THE PROBLEM =
Output each line of the material exactly as it stands.

····················

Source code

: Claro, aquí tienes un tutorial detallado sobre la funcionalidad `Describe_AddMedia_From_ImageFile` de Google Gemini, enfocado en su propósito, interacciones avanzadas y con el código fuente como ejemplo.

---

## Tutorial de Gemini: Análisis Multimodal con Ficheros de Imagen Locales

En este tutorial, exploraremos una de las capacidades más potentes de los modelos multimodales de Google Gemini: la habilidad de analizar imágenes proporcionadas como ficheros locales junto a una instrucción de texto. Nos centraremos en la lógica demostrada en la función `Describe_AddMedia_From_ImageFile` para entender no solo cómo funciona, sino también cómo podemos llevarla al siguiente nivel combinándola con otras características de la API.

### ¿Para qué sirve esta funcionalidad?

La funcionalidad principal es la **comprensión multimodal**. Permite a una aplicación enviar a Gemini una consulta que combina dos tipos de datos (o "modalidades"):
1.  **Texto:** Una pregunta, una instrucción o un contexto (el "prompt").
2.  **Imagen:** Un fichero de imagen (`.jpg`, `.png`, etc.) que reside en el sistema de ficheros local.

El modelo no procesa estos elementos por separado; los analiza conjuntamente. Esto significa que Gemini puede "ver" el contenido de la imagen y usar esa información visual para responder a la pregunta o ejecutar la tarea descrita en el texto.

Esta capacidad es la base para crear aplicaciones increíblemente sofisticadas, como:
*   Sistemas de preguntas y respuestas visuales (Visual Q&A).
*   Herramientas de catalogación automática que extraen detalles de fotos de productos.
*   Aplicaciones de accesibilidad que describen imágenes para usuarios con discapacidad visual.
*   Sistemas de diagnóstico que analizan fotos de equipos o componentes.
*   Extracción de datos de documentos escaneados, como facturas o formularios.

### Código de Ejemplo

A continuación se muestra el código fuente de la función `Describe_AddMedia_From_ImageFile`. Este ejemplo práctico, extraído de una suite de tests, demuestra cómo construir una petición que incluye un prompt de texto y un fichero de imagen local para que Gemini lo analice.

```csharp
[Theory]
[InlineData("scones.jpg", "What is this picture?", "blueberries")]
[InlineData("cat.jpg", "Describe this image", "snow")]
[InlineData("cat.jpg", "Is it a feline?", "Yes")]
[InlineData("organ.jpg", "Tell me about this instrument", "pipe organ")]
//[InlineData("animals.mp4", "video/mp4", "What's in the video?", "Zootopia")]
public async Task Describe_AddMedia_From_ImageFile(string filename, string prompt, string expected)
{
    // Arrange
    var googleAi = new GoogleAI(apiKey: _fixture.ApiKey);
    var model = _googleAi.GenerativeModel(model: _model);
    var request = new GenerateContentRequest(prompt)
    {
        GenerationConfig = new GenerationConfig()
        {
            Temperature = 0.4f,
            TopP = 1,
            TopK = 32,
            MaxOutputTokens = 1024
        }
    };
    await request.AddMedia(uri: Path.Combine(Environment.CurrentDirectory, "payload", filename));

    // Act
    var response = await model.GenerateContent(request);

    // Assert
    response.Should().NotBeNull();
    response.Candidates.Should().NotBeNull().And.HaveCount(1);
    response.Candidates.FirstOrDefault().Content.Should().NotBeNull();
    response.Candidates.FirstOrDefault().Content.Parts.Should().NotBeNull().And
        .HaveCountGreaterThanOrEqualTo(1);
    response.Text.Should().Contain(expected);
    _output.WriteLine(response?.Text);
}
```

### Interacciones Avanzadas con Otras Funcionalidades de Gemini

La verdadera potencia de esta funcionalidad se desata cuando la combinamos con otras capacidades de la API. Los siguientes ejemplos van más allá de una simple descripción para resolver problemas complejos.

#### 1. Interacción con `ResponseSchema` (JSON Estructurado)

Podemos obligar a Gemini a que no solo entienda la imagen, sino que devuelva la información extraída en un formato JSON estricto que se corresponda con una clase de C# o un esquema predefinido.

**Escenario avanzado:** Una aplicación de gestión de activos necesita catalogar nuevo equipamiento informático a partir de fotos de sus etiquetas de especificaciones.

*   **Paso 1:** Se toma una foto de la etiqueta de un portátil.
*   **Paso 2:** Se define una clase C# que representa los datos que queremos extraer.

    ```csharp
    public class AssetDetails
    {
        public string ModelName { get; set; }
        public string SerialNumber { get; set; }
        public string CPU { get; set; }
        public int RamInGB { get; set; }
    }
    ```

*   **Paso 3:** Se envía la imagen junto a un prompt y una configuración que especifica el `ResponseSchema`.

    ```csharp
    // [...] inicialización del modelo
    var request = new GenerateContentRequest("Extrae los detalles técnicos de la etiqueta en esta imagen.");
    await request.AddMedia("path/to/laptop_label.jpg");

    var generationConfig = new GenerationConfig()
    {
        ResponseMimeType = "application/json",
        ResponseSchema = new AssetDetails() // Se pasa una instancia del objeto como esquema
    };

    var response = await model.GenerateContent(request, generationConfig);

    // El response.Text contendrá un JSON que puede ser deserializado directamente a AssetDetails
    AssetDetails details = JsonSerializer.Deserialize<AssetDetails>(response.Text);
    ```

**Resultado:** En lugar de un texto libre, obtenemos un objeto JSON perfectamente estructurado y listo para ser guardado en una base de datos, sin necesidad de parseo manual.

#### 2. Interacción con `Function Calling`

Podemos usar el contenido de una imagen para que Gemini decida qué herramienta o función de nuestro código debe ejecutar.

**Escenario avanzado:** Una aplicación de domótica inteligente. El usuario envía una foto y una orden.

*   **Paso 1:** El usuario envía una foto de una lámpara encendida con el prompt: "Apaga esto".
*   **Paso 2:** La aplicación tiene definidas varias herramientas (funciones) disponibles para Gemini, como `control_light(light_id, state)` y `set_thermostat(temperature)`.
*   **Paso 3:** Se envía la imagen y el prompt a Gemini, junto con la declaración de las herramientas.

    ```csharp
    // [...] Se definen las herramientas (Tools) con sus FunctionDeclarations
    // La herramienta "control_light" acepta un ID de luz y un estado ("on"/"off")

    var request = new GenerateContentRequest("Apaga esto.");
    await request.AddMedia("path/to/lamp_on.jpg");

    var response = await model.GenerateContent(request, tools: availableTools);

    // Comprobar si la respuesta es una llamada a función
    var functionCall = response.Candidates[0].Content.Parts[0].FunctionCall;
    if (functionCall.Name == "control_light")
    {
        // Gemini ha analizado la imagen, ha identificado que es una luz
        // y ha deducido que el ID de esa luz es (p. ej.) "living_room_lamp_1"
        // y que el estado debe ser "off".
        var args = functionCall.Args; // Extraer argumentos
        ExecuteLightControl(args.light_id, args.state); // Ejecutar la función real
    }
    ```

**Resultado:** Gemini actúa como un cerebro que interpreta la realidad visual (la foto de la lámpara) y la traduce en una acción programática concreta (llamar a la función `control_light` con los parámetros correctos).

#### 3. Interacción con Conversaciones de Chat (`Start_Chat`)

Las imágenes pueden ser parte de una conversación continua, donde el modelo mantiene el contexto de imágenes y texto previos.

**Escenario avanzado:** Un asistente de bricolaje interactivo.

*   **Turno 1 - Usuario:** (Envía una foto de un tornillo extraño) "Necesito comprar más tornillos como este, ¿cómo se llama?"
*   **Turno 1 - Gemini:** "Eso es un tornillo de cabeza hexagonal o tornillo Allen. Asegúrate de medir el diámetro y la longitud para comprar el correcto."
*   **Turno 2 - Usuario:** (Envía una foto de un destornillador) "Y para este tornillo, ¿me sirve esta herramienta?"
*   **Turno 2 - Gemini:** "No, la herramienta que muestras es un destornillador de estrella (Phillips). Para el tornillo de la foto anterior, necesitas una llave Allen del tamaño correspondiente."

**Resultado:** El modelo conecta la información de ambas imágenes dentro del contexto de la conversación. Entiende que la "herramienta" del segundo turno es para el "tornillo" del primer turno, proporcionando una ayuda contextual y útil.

····················

OUTPUT OF THE TASK =
Source code

: Claro, aquí tienes un tutorial detallado sobre la funcionalidad `Describe_AddMedia_From_ImageFile` de Google Gemini, enfocado en su propósito, interacciones avanzadas y con el código fuente como ejemplo.

---

## Tutorial de Gemini: Análisis Multimodal con Ficheros de Imagen Locales

En este tutorial, exploraremos una de las capacidades más potentes de los modelos multimodales de Google Gemini: la habilidad de analizar imágenes proporcionadas como ficheros locales junto a una instrucción de texto. Nos centraremos en la lógica demostrada en la función `Describe_AddMedia_From_ImageFile` para entender no solo cómo funciona, sino también cómo podemos llevarla al siguiente nivel combinándola con otras características de la API.

### ¿Para qué sirve esta funcionalidad?

La funcionalidad principal es la **comprensión multimodal**. Permite a una aplicación enviar a Gemini una consulta que combina dos tipos de datos (o "modalidades"):
1.  **Texto:** Una pregunta, una instrucción o un contexto (el "prompt").
2.  **Imagen:** Un fichero de imagen (`.jpg`, `.png`, etc.) que reside en el sistema de ficheros local.

El modelo no procesa estos elementos por separado; los analiza conjuntamente. Esto significa que Gemini puede "ver" el contenido de la imagen y usar esa información visual para responder a la pregunta o ejecutar la tarea descrita en el texto.

Esta capacidad es la base para crear aplicaciones increíblemente sofisticadas, como:
*   Sistemas de preguntas y respuestas visuales (Visual Q&A).
*   Herramientas de catalogación automática que extraen detalles de fotos de productos.
*   Aplicaciones de accesibilidad que describen imágenes para usuarios con discapacidad visual.
*   Sistemas de diagnóstico que analizan fotos de equipos o componentes.
*   Extracción de datos de documentos escaneados, como facturas o formularios.

### Código de Ejemplo

A continuación se muestra el código fuente de la función `Describe_AddMedia_From_ImageFile`. Este ejemplo práctico, extraído de una suite de tests, demuestra cómo construir una petición que incluye un prompt de texto y un fichero de imagen local para que Gemini lo analice.

```csharp
[Theory]
[InlineData("scones.jpg", "What is this picture?", "blueberries")]
[InlineData("cat.jpg", "Describe this image", "snow")]
[InlineData("cat.jpg", "Is it a feline?", "Yes")]
[InlineData("organ.jpg", "Tell me about this instrument", "pipe organ")]
//[InlineData("animals.mp4", "video/mp4", "What's in the video?", "Zootopia")]
public async Task Describe_AddMedia_From_ImageFile(string filename, string prompt, string expected)
{
    // Arrange
    var googleAi = new GoogleAI(apiKey: _fixture.ApiKey);
    var model = _googleAi.GenerativeModel(model: _model);
    var request = new GenerateContentRequest(prompt)
    {
        GenerationConfig = new GenerationConfig()
        {
            Temperature = 0.4f,
            TopP = 1,
            TopK = 32,
            MaxOutputTokens = 1024
        }
    };
    await request.AddMedia(uri: Path.Combine(Environment.CurrentDirectory, "payload", filename));

    // Act
    var response = await model.GenerateContent(request);

    // Assert
    response.Should().NotBeNull();
    response.Candidates.Should().NotBeNull().And.HaveCount(1);
    response.Candidates.FirstOrDefault().Content.Should().NotBeNull();
    response.Candidates.FirstOrDefault().Content.Parts.Should().NotBeNull().And
        .HaveCountGreaterThanOrEqualTo(1);
    response.Text.Should().Contain(expected);
    _output.WriteLine(response?.Text);
}
```

### Interacciones Avanzadas con Otras Funcionalidades de Gemini

La verdadera potencia de esta funcionalidad se desata cuando la combinamos con otras capacidades de la API. Los siguientes ejemplos van más allá de una simple descripción para resolver problemas complejos.

#### 1. Interacción con `ResponseSchema` (JSON Estructurado)

Podemos obligar a Gemini a que no solo entienda la imagen, sino que devuelva la información extraída en un formato JSON estricto que se corresponda con una clase de C# o un esquema predefinido.

**Escenario avanzado:** Una aplicación de gestión de activos necesita catalogar nuevo equipamiento informático a partir de fotos de sus etiquetas de especificaciones.

*   **Paso 1:** Se toma una foto de la etiqueta de un portátil.
*   **Paso 2:** Se define una clase C# que representa los datos que queremos extraer.

    ```csharp
    public class AssetDetails
    {
        public string ModelName { get; set; }
        public string SerialNumber { get; set; }
        public string CPU { get; set; }
        public int RamInGB { get; set; }
    }
    ```

*   **Paso 3:** Se envía la imagen junto a un prompt y una configuración que especifica el `ResponseSchema`.

    ```csharp
    // [...] inicialización del modelo
    var request = new GenerateContentRequest("Extrae los detalles técnicos de la etiqueta en esta imagen.");
    await request.AddMedia("path/to/laptop_label.jpg");

    var generationConfig = new GenerationConfig()
    {
        ResponseMimeType = "application/json",
        ResponseSchema = new AssetDetails() // Se pasa una instancia del objeto como esquema
    };

    var response = await model.GenerateContent(request, generationConfig);

    // El response.Text contendrá un JSON que puede ser deserializado directamente a AssetDetails
    AssetDetails details = JsonSerializer.Deserialize<AssetDetails>(response.Text);
    ```

**Resultado:** En lugar de un texto libre, obtenemos un objeto JSON perfectamente estructurado y listo para ser guardado en una base de datos, sin necesidad de parseo manual.

#### 2. Interacción con `Function Calling`

Podemos usar el contenido de una imagen para que Gemini decida qué herramienta o función de nuestro código debe ejecutar.

**Escenario avanzado:** Una aplicación de domótica inteligente. El usuario envía una foto y una orden.

*   **Paso 1:** El usuario envía una foto de una lámpara encendida con el prompt: "Apaga esto".
*   **Paso 2:** La aplicación tiene definidas varias herramientas (funciones) disponibles para Gemini, como `control_light(light_id, state)` y `set_thermostat(temperature)`.
*   **Paso 3:** Se envía la imagen y el prompt a Gemini, junto con la declaración de las herramientas.

    ```csharp
    // [...] Se definen las herramientas (Tools) con sus FunctionDeclarations
    // La herramienta "control_light" acepta un ID de luz y un estado ("on"/"off")

    var request = new GenerateContentRequest("Apaga esto.");
    await request.AddMedia("path/to/lamp_on.jpg");

    var response = await model.GenerateContent(request, tools: availableTools);

    // Comprobar si la respuesta es una llamada a función
    var functionCall = response.Candidates[0].Content.Parts[0].FunctionCall;
    if (functionCall.Name == "control_light")
    {
        // Gemini ha analizado la imagen, ha identificado que es una luz
        // y ha deducido que el ID de esa luz es (p. ej.) "living_room_lamp_1"
        // y que el estado debe ser "off".
        var args = functionCall.Args; // Extraer argumentos
        ExecuteLightControl(args.light_id, args.state); // Ejecutar la función real
    }
    ```

**Resultado:** Gemini actúa como un cerebro que interpreta la realidad visual (la foto de la lámpara) y la traduce en una acción programática concreta (llamar a la función `control_light` con los parámetros correctos).

#### 3. Interacción con Conversaciones de Chat (`Start_Chat`)

Las imágenes pueden ser parte de una conversación continua, donde el modelo mantiene el contexto de imágenes y texto previos.

**Escenario avanzado:** Un asistente de bricolaje interactivo.

*   **Turno 1 - Usuario:** (Envía una foto de un tornillo extraño) "Necesito comprar más tornillos como este, ¿cómo se llama?"
*   **Turno 1 - Gemini:** "Eso es un tornillo de cabeza hexagonal o tornillo Allen. Asegúrate de medir el diámetro y la longitud para comprar el correcto."
*   **Turno 2 - Usuario:** (Envía una foto de un destornillador) "Y para este tornillo, ¿me sirve esta herramienta?"
*   **Turno 2 - Gemini:** "No, la herramienta que muestras es un destornillador de estrella (Phillips). Para el tornillo de la foto anterior, necesitas una llave Allen del tamaño correspondiente."

**Resultado:** El modelo conecta la información de ambas imágenes dentro del contexto de la conversación. Entiende que la "herramienta" del segundo turno es para el "tornillo" del primer turno, proporcionando una ayuda contextual y útil.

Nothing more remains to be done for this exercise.